PAGE 10
The Twinkling Of An Eye
by
“Would I get up if I hadn’t got to get up to get my livin’?” the porter replied.
Paul entered the office, followed by Mike, still wondering why the young man was there at that hour.
After a swift glance round the office Paul put down his bag on the table and turned suddenly to the porter with a question.
“When does Bob get down here?”
Mike looked at the clock in the corner before answering.
“It’ll be ten minutes,” he said, “or maybe twenty, before the boy does be here to-day, seein’ it’s Monday mornin’, an’ he’ll be tired with not workin’ of Sunday.”
“Ten minutes,” repeated Paul, slowly. After a moment’s thought he continued, “Then I’ll have to ask you to go out for me, Mike.”
“I can go anywhere ye want, Mister Paul,” the porter responded.
“I want you to go—-” began Paul, “I want you to go—-” and he hesitated, as though he was not quite sure what it was he wished the porter to do, “I want you to go to the office of the Gotham Gazette and get me two copies of yesterday’s paper. Do you understand?”
“Maybe they won’t be open so early in the mornin’,” said the Irishman.
“That’s no matter,” said Paul, hastily correcting himself; “I mean that I want you to go there now and get the papers if you can. Of course, if the office isn’t open I shall have to send again later.”
“I’ll be goin’ now, Mister Paul,” and Mike took his hat from a chair and started off at once.
Paul walked through the store with the porter. When Mike had gone the young man locked the front door and returned at once to the private office in the rear. He shut himself in, and lowered all the shades so that whatever he might do inside could not be seen by any one on the outside.
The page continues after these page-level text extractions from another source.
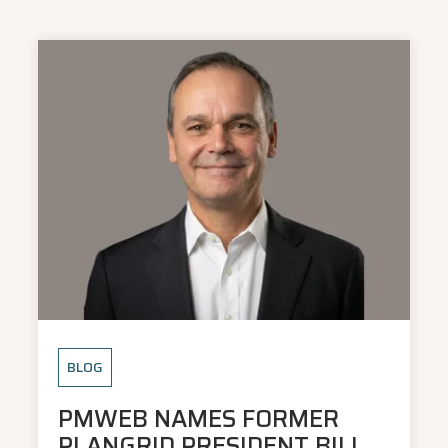
BLOG
PMWEB NAMES FORMER
PLANGRID PRESIDENT BILL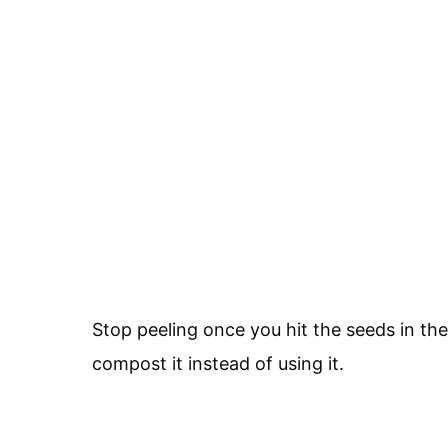
Stop peeling once you hit the seeds in the
compost it instead of using it.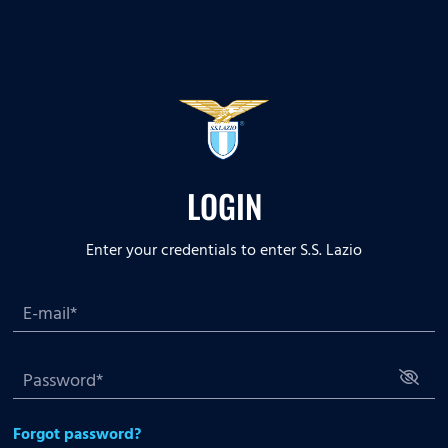
LOGIN
Enter your credentials to enter S.S. Lazio
Forgot password?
Whatever it was he wished to do he was able to do it swiftly, for in less than a minute after he had closed the door of the office he opened it again and came out into the main store with his bag in his hand. He walked leisurely to the front of the store, arriving just in time to unlock the door as the office-boy came around the corner smoking a cigarette.
When Bob, still puffing steadily, was about to open the door and enter the store he looked up and discovered that Paul was gazing at him. The boy pinched the cigarette out of his mouth and dropped it outside, and then came in, his eyes expressing his surprise at the presence of the senior partner’s son down-town at that early hour in the morning.
Paul greeted the boy pleasantly, but Bob got away from him as soon as possible. Ever since the young man had told what had gone on in the office when Bob was its only occupant, the office-boy was a little afraid of the young man, as though somewhat mysterious, not to say uncanny.
Paul thought it best to wait for the porter’s return, and he stood outside under the archway for five minutes, smoking a cigar, with his bag at his feet.
When Mike came back with the two copies of the Sunday newspaper he had been sent to get, Paul gave him the money for them and an extra quarter for himself. Then the young man picked up his bag again.
“When my father comes down, Mike,” he said, “tell him I may be a little late in getting back this morning.”
“An’ are ye goin’ away now, Mister Paul?” the porter asked. “What good was it that ye got out o’ bed before breakfast and come down here so early in the mornin’?”
Paul laughed a little. “I had a reason for coming here this morning,” he answered, briefly; and with that he walked away, his bag in one hand and the two bulky, gaudy papers in the other.
Mike watched him turn the corner, and then went into the store again, where Bob greeted him promptly with the query why the old man’s son had been getting up by the bright light.